A note about the media coverage of this case and its outcome: several reporters have written something to the effect of "FSU is investigating Winston despite the fact that the prosecutor chose not to file charges against him last year because of lack of evidence." What happened with the potential criminal case (the highly problematic one), has no bearing on this investigation. Winston is being charged with violations of FSU's student code of conduct. The school's investigation is mandatory (and almost 2 years late). There is no "despite."
After two days of hearings earlier this month, which included
multiple witnesses who were questioned by the complainant (victim) and respondent (Winston)
announced in a letter to Winston that he did not find that the
information presented met the preponderance of evidence standard
required in student conduct hearings. Harding was approved by both sides
to oversee the hearing, in part because he had no ties to FSU. Other
panel members, however, were FSU employees.
Both sides had witnesses; both had advisers all of whom were lawyers. Advisers are only allowed to confer and offer advice. All questions to witnesses were asked by the respondent, the complainant or members of the panel. Both the victim and the accused offered opening statements. Winston, somewhat curiously, had his entered into the record seemingly as an attempt to make it appear to be evidence, which it is not. As has been noted already in this 2-year long case, Winston has continually refused to answer questions about the events of that night in early December 2012. This hearing was not very different. He did not, as was his right, take questions about his statement which gave his version of the events of that night. His two witnesses, the roommates and teammates who have already had their own student conduct hearings, also were called and they too--as was their right--refused to answer questions.
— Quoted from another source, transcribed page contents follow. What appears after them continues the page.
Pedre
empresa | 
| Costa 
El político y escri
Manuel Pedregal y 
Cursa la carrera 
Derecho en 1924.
These are the two men who could have corroborated Winston's version of the events of that night which differ greatly from those of victim and do not hold up to various accounts offered by other witnesses including law enforcement, friends of the complainant, and health professionals.
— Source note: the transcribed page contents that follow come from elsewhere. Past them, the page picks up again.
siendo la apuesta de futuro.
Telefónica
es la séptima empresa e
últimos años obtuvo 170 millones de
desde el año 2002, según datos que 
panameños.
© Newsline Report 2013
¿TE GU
As a reminder of some of the details: the victim did not know the name of and could not identify Winston, who maintains that the sexual encounter was consensual despite never--as the student conduct code requires--receiving verbal or physical consent. She only recognized him when they, coincidentally, had a class together, even after hearing his name she did not know who he was (i.e., the quarterback for FSU). She sought help immediately after Winston brought her home (she lied to him about where she lived and he dropped her off nearby), from her friends, police (both campus and local), family, and medical professionals (she went to the hospital, had a rape kit performed and asked for a victim's advocate). This was not a case of trying to bilk a celebrity or feeling bad after a consensual sexual encounter and "crying rape." (These narratives are actually quite rare.)
Often in cases of sexual assault--at least in the criminal system--the victim's credibility is questioned. There were questions swirling about alcohol consumption and willingness to get into the cab with the three (implying that she was seeking multiple sexual encounters??), which the victim addressed during the hearing. But Harding was apparently not convinced that the victim did not want to go home with the men. He writes in his ruling that she did not seek help from people outside of the bar where they all were. This presumes a couple of things. One, that she was able to or felt safe enough to protest. Two, that even if she did want to go wherever they were going that such an action was tantamount to consent to sexual relations with any of them. It is not, which is why the fact that even Winston's statement did not include the victim saying yes makes me question what evidence Harding was looking at when making what amounted to a non-decision.
Harding's rationale also questions her motives and credibility in a way that Winston's was never questioned. Winston's credibility was very difficult to question--because he wouldn't answer questions--though his past behaviors are well known (stealing, making disparaging comments about women in a public place, writing and posting a pro-rape song). It is clear that none of these actions were a factor for Harding and also point to a problem that might hurt FSU: they were never the subject of student conduct code investigations.
The victim's lawyer, Baine Kerr, who was present at the hearing as an adviser, said to the press that he and his team do not believe Florida State intends to hold Winston accountable. Given what I have read, I have to agree with him.
There is a 5-day period (which will be in January given the semester break) in which an appeal can be filed, but Kerr has not said whether they will do so. Kerr and his team are also working on a civil lawsuit, and there remains the OCR investigation into FSU's handling of sexual assault cases. In other words, it's not over--for anyone.